__Directions__:
Copy the data below. Keep every line exactly as it is.

Collected data

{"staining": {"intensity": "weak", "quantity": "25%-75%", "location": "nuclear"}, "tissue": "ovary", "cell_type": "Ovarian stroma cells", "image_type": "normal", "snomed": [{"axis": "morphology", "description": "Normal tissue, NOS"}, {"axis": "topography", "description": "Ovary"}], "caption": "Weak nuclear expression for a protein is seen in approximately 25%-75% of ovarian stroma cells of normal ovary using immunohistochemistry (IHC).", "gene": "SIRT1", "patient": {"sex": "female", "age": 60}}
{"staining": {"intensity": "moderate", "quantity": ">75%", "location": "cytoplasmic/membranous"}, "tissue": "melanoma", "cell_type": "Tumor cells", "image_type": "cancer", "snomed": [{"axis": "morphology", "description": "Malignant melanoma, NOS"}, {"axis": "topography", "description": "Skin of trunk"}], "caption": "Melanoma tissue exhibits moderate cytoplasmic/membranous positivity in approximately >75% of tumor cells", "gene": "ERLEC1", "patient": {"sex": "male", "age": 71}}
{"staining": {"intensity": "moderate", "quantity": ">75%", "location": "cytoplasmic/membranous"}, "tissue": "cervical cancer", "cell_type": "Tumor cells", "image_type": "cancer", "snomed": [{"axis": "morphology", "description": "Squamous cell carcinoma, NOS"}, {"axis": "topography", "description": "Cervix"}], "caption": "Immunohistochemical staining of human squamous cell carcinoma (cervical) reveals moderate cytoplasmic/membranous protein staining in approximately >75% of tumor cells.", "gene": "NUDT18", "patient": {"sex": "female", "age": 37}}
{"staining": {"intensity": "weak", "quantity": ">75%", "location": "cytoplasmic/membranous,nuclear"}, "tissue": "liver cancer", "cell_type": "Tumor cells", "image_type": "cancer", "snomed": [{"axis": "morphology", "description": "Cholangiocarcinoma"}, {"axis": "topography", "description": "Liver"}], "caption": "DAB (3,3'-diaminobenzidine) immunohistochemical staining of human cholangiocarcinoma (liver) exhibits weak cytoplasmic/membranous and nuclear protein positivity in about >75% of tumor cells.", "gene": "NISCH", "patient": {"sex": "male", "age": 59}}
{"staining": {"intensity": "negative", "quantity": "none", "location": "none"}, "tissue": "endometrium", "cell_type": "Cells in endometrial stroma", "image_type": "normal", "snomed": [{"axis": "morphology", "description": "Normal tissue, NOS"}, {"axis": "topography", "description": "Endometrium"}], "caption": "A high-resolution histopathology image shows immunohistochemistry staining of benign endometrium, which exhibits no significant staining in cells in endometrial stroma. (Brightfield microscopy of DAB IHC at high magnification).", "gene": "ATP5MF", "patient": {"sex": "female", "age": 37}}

__Answer area__:
{"staining": {"intensity": "weak", "quantity": "25%-75%", "location": "nuclear"}, "tissue": "ovary", "cell_type": "Ovarian stroma cells", "image_type": "normal", "snomed": [{"axis": "morphology", "description": "Normal tissue, NOS"}, {"axis": "topography", "description": "Ovary"}], "caption": "Weak nuclear expression for a protein is seen in approximately 25%-75% of ovarian stroma cells of normal ovary using immunohistochemistry (IHC).", "gene": "SIRT1", "patient": {"sex": "female", "age": 60}}
{"staining": {"intensity": "moderate", "quantity": ">75%", "location": "cytoplasmic/membranous"}, "tissue": "melanoma", "cell_type": "Tumor cells", "image_type": "cancer", "snomed": [{"axis": "morphology", "description": "Malignant melanoma, NOS"}, {"axis": "topography", "description": "Skin of trunk"}], "caption": "Melanoma tissue exhibits moderate cytoplasmic/membranous positivity in approximately >75% of tumor cells", "gene": "ERLEC1", "patient": {"sex": "male", "age": 71}}
{"staining": {"intensity": "moderate", "quantity": ">75%", "location": "cytoplasmic/membranous"}, "tissue": "cervical cancer", "cell_type": "Tumor cells", "image_type": "cancer", "snomed": [{"axis": "morphology", "description": "Squamous cell carcinoma, NOS"}, {"axis": "topography", "description": "Cervix"}], "caption": "Immunohistochemical staining of human squamous cell carcinoma (cervical) reveals moderate cytoplasmic/membranous protein staining in approximately >75% of tumor cells.", "gene": "NUDT18", "patient": {"sex": "female", "age": 37}}
{"staining": {"intensity": "weak", "quantity": ">75%", "location": "cytoplasmic/membranous,nuclear"}, "tissue": "liver cancer", "cell_type": "Tumor cells", "image_type": "cancer", "snomed": [{"axis": "morphology", "description": "Cholangiocarcinoma"}, {"axis": "topography", "description": "Liver"}], "caption": "DAB (3,3'-diaminobenzidine) immunohistochemical staining of human cholangiocarcinoma (liver) exhibits weak cytoplasmic/membranous and nuclear protein positivity in about >75% of tumor cells.", "gene": "NISCH", "patient": {"sex": "male", "age": 59}}
{"staining": {"intensity": "negative", "quantity": "none", "location": "none"}, "tissue": "endometrium", "cell_type": "Cells in endometrial stroma", "image_type": "normal", "snomed": [{"axis": "morphology", "description": "Normal tissue, NOS"}, {"axis": "topography", "description": "Endometrium"}], "caption": "A high-resolution histopathology image shows immunohistochemistry staining of benign endometrium, which exhibits no significant staining in cells in endometrial stroma. (Brightfield microscopy of DAB IHC at high magnification).", "gene": "ATP5MF", "patient": {"sex": "female", "age": 37}}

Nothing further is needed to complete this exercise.